Jenkins T1 Internet Service Locations
PK Consulting has over 17 years experience working with
cutting-edge telecommunications companies. Our long history with T1 companies has allowed us to
pass along special savings to our select customers. Leverage our special relationships and save.
To find out what Jenkins T1 internet service options (including DSL, bonded T1, and DS3 service)
enter your information below and you'll be looking at the prices of all the plans
available for your location in just seconds.
Search for T1 Internet Service in Jenkins:
What Will Happen Next?
This is the first step of our Jenkins T1 internet service Search Engine.
The next page will ask you to enter your location information
and ask you about your exact situation. Following that, you'll
be viewing price plans from the top t1 service providers in Jenkins, Missouri.

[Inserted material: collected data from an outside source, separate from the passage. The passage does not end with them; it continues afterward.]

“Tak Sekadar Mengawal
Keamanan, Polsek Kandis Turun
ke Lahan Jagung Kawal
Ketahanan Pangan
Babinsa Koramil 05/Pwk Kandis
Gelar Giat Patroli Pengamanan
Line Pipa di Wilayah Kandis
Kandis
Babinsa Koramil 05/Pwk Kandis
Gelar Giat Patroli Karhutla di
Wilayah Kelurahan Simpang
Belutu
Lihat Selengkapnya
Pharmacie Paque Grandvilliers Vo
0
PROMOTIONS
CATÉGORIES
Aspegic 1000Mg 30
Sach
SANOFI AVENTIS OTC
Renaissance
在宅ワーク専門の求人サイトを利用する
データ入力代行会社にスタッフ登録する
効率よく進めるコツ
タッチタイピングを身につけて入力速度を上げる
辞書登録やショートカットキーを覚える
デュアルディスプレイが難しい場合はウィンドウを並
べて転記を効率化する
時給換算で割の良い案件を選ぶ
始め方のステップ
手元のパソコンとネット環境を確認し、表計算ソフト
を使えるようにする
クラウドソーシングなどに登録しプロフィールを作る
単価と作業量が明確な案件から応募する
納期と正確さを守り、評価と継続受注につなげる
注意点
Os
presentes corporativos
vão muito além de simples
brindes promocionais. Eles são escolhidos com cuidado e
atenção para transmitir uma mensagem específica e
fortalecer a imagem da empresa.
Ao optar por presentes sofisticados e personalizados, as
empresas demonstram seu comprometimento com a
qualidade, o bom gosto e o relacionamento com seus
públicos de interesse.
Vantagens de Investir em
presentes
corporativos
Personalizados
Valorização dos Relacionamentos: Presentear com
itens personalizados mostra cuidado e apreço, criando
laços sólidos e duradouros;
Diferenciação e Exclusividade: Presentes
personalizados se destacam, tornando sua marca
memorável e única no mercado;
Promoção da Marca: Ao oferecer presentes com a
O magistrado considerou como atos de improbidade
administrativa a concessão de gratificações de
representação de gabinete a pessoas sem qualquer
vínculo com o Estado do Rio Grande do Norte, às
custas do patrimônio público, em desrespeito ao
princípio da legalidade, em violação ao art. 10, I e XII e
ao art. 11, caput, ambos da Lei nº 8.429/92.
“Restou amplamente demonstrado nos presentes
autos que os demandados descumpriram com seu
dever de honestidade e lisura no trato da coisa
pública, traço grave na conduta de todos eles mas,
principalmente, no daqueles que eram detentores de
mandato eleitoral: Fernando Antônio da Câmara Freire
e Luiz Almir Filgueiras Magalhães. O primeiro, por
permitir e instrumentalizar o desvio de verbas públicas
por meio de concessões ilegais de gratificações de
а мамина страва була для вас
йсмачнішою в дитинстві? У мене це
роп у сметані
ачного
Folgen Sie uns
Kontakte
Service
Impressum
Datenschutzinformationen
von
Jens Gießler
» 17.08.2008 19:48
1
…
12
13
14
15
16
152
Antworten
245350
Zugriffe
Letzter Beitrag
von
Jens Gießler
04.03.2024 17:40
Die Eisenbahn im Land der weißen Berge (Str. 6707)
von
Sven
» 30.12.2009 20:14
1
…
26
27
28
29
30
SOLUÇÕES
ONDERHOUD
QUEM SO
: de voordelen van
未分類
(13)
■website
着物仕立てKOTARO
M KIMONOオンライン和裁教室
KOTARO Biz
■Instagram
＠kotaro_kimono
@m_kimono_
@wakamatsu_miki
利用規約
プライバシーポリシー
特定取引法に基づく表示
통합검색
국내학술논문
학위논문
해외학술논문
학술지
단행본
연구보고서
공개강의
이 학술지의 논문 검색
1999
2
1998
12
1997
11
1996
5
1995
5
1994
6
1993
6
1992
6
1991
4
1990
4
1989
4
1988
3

What others in Jenkins think about our service:|
"I needed a needed a new solution for my business.
Our DSL line just kept going down and my 15 employees
would just stand around waiting for it to come back up.
The lack of stability was choking my business, so I
decided to go on the hunt for a T1. When I started,
I didn't know which carrier was best, or what a competitive
price was. Heck, I didn't even know if I could get
T1 internet service here in Jenkins. Luckily, Google
directed me to this page and I was able to make contact
with a knowledgeable and experienced broadband consultant
that narrowed the field down to XO and AT&T.
Now I am the proud owner of a new XO data T1 line,
which is stable, reliable, and not much more than I was
paying for my old DSL line."
Integrated T1 Progress Report
Monday July 07, 2014,
06:41 am ET
CEDAR HILLS, Utah, Jul. 07 /Patrick Oborn/ --
Business broadband, its price, and who can afford it, are changing. Every day an increasing number
of business are finding the new broadband services made available to them by the "new" telecommunications
companies that are emerging from the latest round of mergers and acquisitions. Overlapping networks
are being consolidated into bigger and leaner footprints, lowering the cost of dynamic integrated
digital signal 1 (DS1) service to the price range of about five regular phone lines. Small to medium
size business can now afford services once reserved for the Fortune 1000 companies.
"The average cost of a business phone line from the Local Bell Operating Company (ILEC) has
remained constant for the past ten years" noted Edwin Jones, a senior market analyst and
telecom industry expert. "At the same time the prices of T-1 lines have declined from near
$1000 per month to a staggering $350. Keeping in mind that a T1 connection is the equivalent
of 24 regular phone lines all bundled into one, it comes as no surprise that demand for these
services in on the rise."
Min Lieu owns a small insurance agency in Missouri. Five years ago he signed up with
XO Communications for a TDM-based integrated T1 line for $870/month, which did not
include local or long distance calling. Recently, he was offered XO's version of
a dynamic circuit called "XO Flex" for half of the price he was already paying.
"I would have been a fool not to take the deal" stated Mr. Lieu. "I'm able to
add headcount with additional voice lines, without any increase in expense or
degradation in high-speed Internet performance."
Given the fact that many companies still to this day have yet to make the change to digital
SIP-trunking enabled dynamic T1s, one must ask why the delay? The value proposition that
dynamic adds and the economic benefits are there, however, the technology is slow to be
adopted by mainstream corporations. One reason for this lag is the bad reputation that
telecom companies have built for themselves through the meltdown of the industry from
2000 to 2003, when many companies either went out of business, merged with other larger
companies, or just hunkered down and weathered the storm. Now that the industry has made
great strides to stabilize by offering better rates, better products, and better customer
service, small business owners are gradually starting to listen to the presentations being
made by consultants and inside sales agents. With that increase in confidence, and with
the growing number of testimonials being offered by happy customers, businesses are becoming
less reluctant to make the jump.
Until deregulation allowed smaller, hungrier telecommunications companies the
ability to compete, the United States was stuck with technologies that were quickly
becoming out of date. Now that the Bells actually have to innovate to keep up with
the smaller CLECs, customer everywhere are reaping the benefits.
Expect innovation to continue on its upward spiral as the CLECs continue to expand
their footprints as well as their customer bases. Barring any funny stuff from the FCC,
the CLECs will be here to stay. Sorry Ma Bell.